The cost of construction in Kenya is sustained could drop if the prices of key components such as cement are reduced.
According to cement manufacturers, despite the construction boom during the pandemic, cement prices have increased due to the import of raw materials such as clinker and logistical challenges related to COVID-19.
The latest data from the Kenya National Bureau of Statistics (KNBS) shows that the construction sector grew 11.8% last year, with cement production rising 21.3% last year to 7 473,600 tonnes compared to 6,163,000 tonnes in 2019, the construction sector having suffered minimal impact due to the pandemic.
On the other hand, the price of a ton of cement has increased by Kshs. 12,069 in Kshs. 12,187, a factor attributed to the higher cost of inputs such as clinker, a key raw material used in the production of cement.
While the rise in prices was due to logistical problems related to the importation of clinker during the pandemic, the rise in cement prices was attributed to the raw material whose import tariffs are set at 10%.
In 2020, Kenya’s cement clinker imports reached 2 million tonnes from 1.8 million tonnes the previous year, while the total value increased from Kshs. 8.4 billion to 8.6 billion which, according to Ian Njoroge, an engineer registered with the Engineer’s Board of Kenya, could rise further, further undermining Kenya’s quest to expand its manufacturing base.
“Cement makers pay 10 percent import duties to bring in nearly two tonnes of clinker per year, while the National Cement and Mombasa Cement factories remain underutilized.
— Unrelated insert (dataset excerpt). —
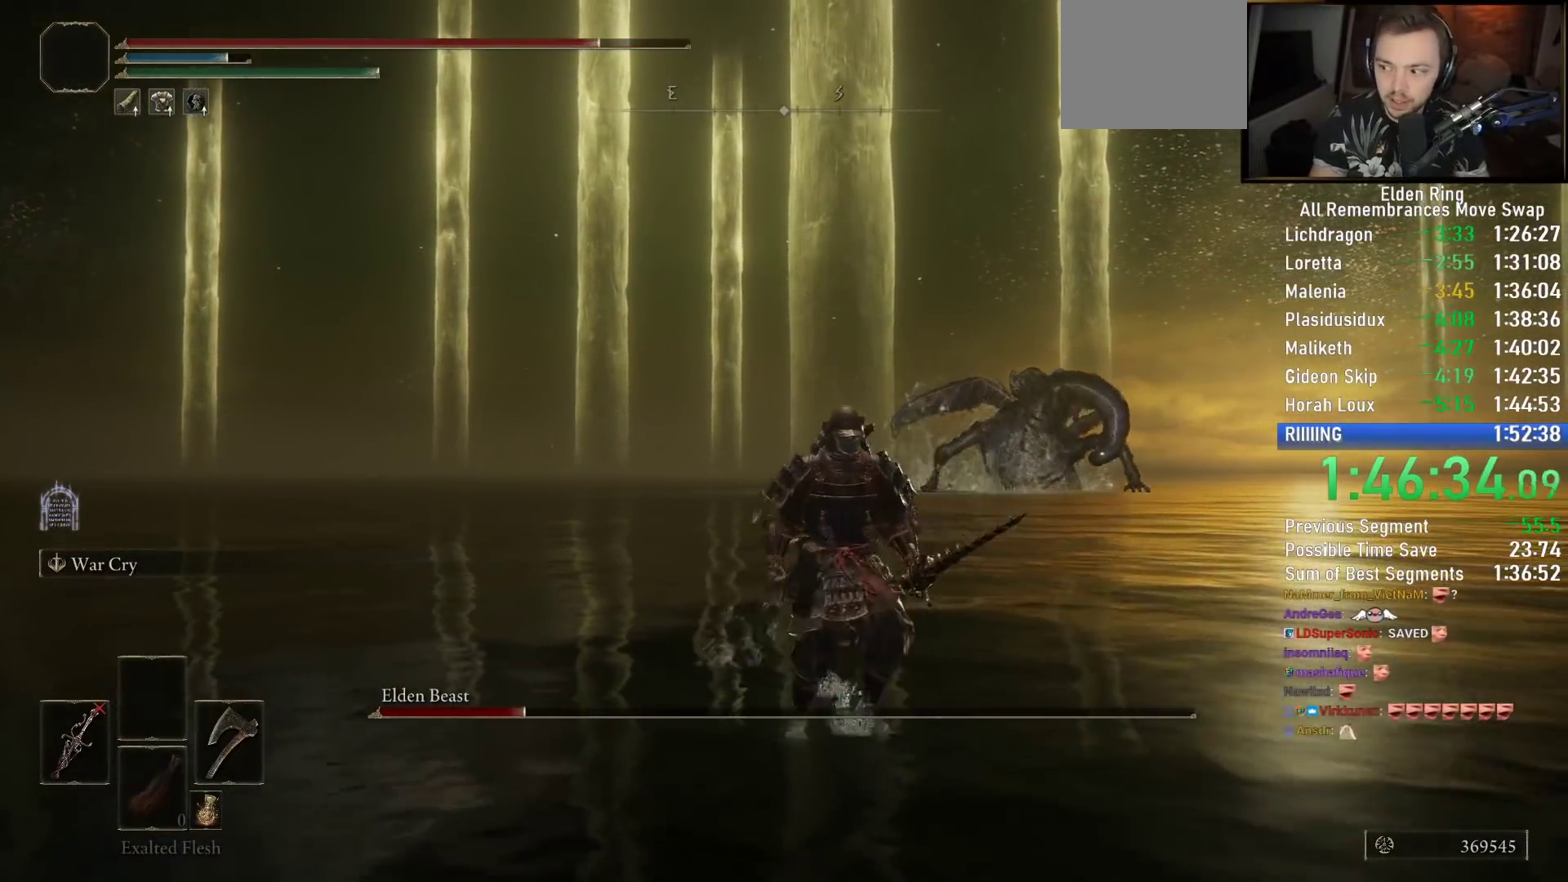
{"buttons": [], "left_stick": "down-right", "right_stick": "center", "events": [[283, "left_stick", "down-right"]]}
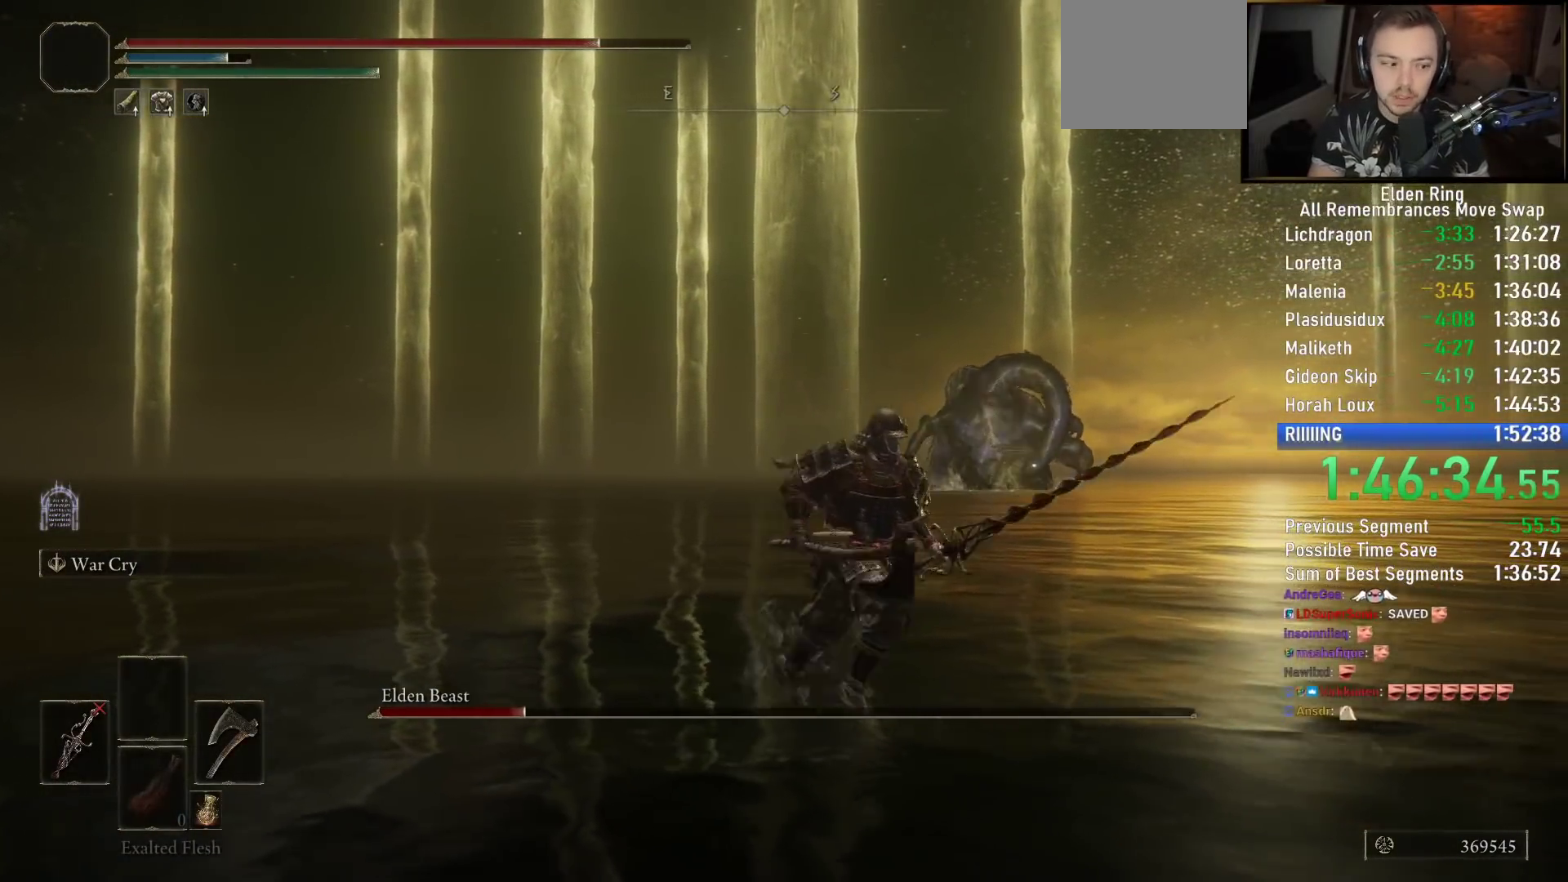
{"buttons": [], "left_stick": "down-right", "right_stick": "center", "events": [[367, "right_stick", "left"], [500, "right_stick", "center"]]}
Several companies have announced plans to expand their clinker capacities by 2023, which will bring production capacity to 10.7 million tonnes, further increasing spare capacity. ”
Industry stakeholders have supported increasing clinker import tariffs from 10% to 25% currently.
Cement consumption increased sharply, from 6.1 million tonnes in 2019 to 7.4 million tonnes in 2020, an increase of 20.3%.
During the period, the price per ton of clinker increased by 6.8% in Kshs. 4,619 of Kshs. 4,305.
However, Kenya continues to benefit from an increase in cement exports which more than doubled to 120,023,500 tonnes last year from 61,658,000 in 2019 as the value of exports exceeded Kshs. 1.1 billion Kshs. 679 million.
“Cement exports to Uganda and Tanzania decreased by 36.6% in 2020, while cement exported to all other countries increased significantly to reach 108,500,000 tonnes in 2020 from 42,000 tonnes in 2019 ”, KNBS said in its 2021 economic survey.
According to Njoroge, imports of clinker into the country are equivalent to the exports of jobs and the loss of foreign exchange needed to support the shilling.
“A study commissioned by the Kenya Association of Manufactures (KAM) showed that the average landed cost of imported clinker was Sh $ 100 (11,039) per ton when landed in Nairobi. The KAM study showed that the factory price for locally produced clinker was between $ 47 (5,188 shillings) and $ 85 (9,383 shillings) per tonne, resulting in savings for cement plants switching to local clinker. “, he added.
In 2018, National Simba Cement created a Kshs. 2.8 billion clinker plant in Kajiado County with a production capacity of 1.2 million tonnes of clinker per year.
When the production lines of clinker producers such as Bamburi, East African Portland Cement, Mombasa Cement and National Cement are at full capacity, Kenya could see lower costs and lower local clinker imports, reduce construction costs and expand. jobs as Kenya targets 15% of the manufacturing sector’s contribution to GDP.